Dokumenttext —
Die ungarischen Dialekte


Inhaltsverzeichnis

Um für den deutschen Leser einige charakteristische Eigenheiten der ungarischen Sprache zusammenzufassen, ist es am günstigsten, dem ausgezeichneten Werk Géza Bárczis A magyar nyelv életrajza (Biographie der ungarischen Sprache) zu folgen. Die ungarische Umgangs- und Literatursprache hat sich aus dem gesprochenen Wort, den Mundarten, also als „Volkssprache“, als Medium der Folklore entwickelt. Die morphologischen und syntaktischen Hauptzüge des finnisch-ugrischen Ursprungs wurden auch in den Jahrtausenden nach dem Ausscheiden aus der ugrischen Gemeinschaft beibehalten. Der überwiegende Teil des Grundwortschatzes hat sich aus dem Wortschatz der ugrischen Sprachgemeinschaft entwickelt und vermehrt. Das Vokalsystem ist farbenreich, was durch die Mannigfaltigkeit der Vokale – den scharfen Unterschied zwischen ihrer langen und kurzen Form sowie die Doppellaute – begünstigt wird. Bemerkenswert ist auch der Reichtum des Konsonantensystems. Die ungarische Sprache vermeidet die Häufung von Konsonanten, und auch die Monotonie der Vokalangleichung hält sich in Grenzen. Die Betonung der ersten Silbe verhindert ein langes Ausschwingen des Tones, doch gehört die ungarische Sprache infolge ihrer Geschmeidigkeit zu den nicht allzu zahlreichen lebenden Sprachen, die quantitierende Verse mit fast ebenso vollkommenem Ton ermöglichen wie das Lateinische oder Griechische. Die ungarische Sprache hat den Wortschatz der finnisch-ugrischen Grundsprache im Laufe der Jahrtausende immer weiter vermehrt und bereichert, ohne ihren morphologischen und syntaktischen Charakter zu verändern. Der fremde Wortschatz fügte sich – wie auch in der Geschichte anderer Sprachen – der ungarischen Wortssprache ein, ohne die Einheit der sich im 16. Jahrhundert herausbildenden Literatur- und Umgangssprache zu beeinträchtigen.

Zu bearbeitende Aufgaben —
A – Beantworte anhand des Textes über die ungarische Sprache:
(i) Welches Werk von Géza Bárczi wird genannt?
(ii) Welche Silbe wird im Ungarischen betont?
(iii) In welchem Jahrhundert bildete sich die ungarische Literatur- und Umgangssprache heraus?
B – Fasse den Absatz aus dem Text über die ungarische Sprache, der mit „Um für den deutschen Leser“ beginnt, als Stichpunktliste zusammen und behalte dabei seine wichtigsten Aussagen.

Datenauszüge —
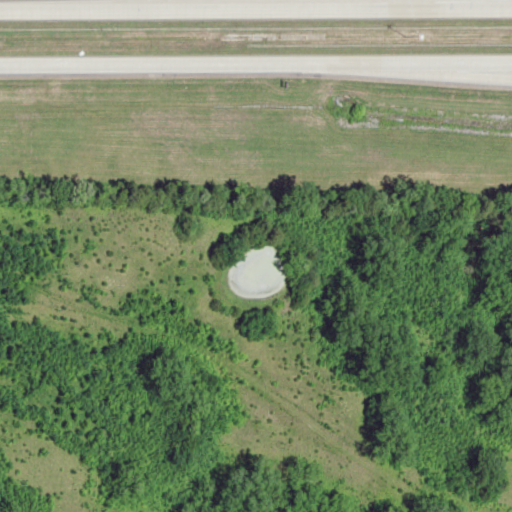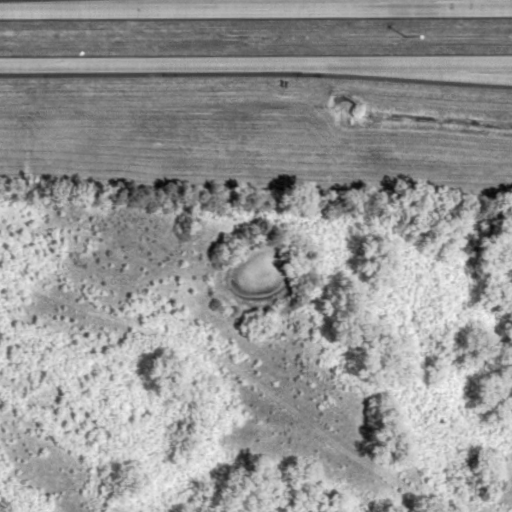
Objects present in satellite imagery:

* * *

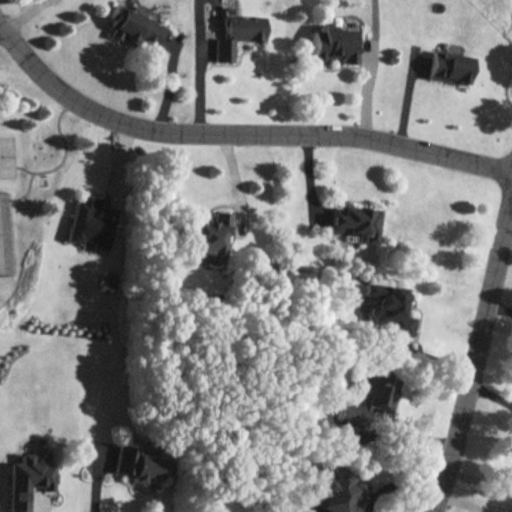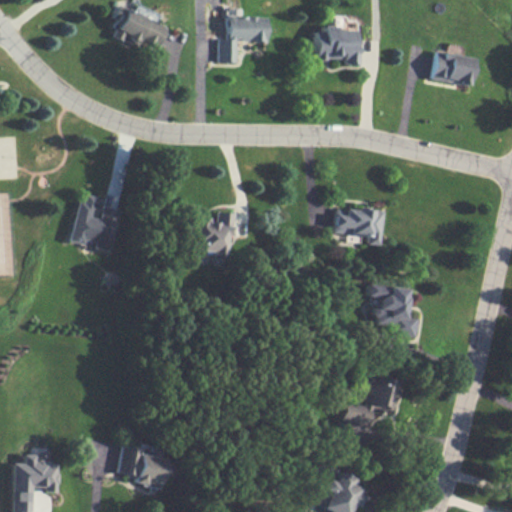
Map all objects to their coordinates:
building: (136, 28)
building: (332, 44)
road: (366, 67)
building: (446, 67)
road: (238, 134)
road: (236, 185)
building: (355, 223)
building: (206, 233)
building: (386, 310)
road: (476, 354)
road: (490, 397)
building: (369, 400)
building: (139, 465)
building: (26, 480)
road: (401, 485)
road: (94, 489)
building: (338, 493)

Lösungen je Aufgabe —
A –
(i) A magyar nyelv életrajza (Biographie der ungarischen Sprache)
(ii) Die erste Silbe
(iii) Im 16. Jahrhundert

B –
- Die Darstellung folgt Géza Bárczis Werk „A magyar nyelv életrajza“ (Biographie der ungarischen Sprache).
- Die ungarische Umgangs- und Literatursprache entwickelte sich aus den Mundarten, also aus der gesprochenen Volkssprache.
- Die morphologischen und syntaktischen Hauptzüge des finnisch-ugrischen Ursprungs sind erhalten geblieben.
- Der Grundwortschatz stammt überwiegend aus der ugrischen Sprachgemeinschaft und wurde über Jahrtausende erweitert, ohne dass sich der morphologische und syntaktische Charakter veränderte.
- Das Vokalsystem ist farbenreich: Es unterscheidet scharf zwischen langen und kurzen Vokalen und hat Doppellaute.
- Das Konsonantensystem ist reich, doch Konsonantenhäufungen werden vermieden.
- Die Monotonie der Vokalangleichung hält sich in Grenzen.
- Die Sprache betont die erste Silbe, ermöglicht aber quantitierende Verse mit fast ebenso vollkommenem Ton wie das Lateinische oder Griechische.
- Fremder Wortschatz fügte sich ein, ohne die Einheit der im 16. Jahrhundert entstehenden Literatur- und Umgangssprache zu beeinträchtigen.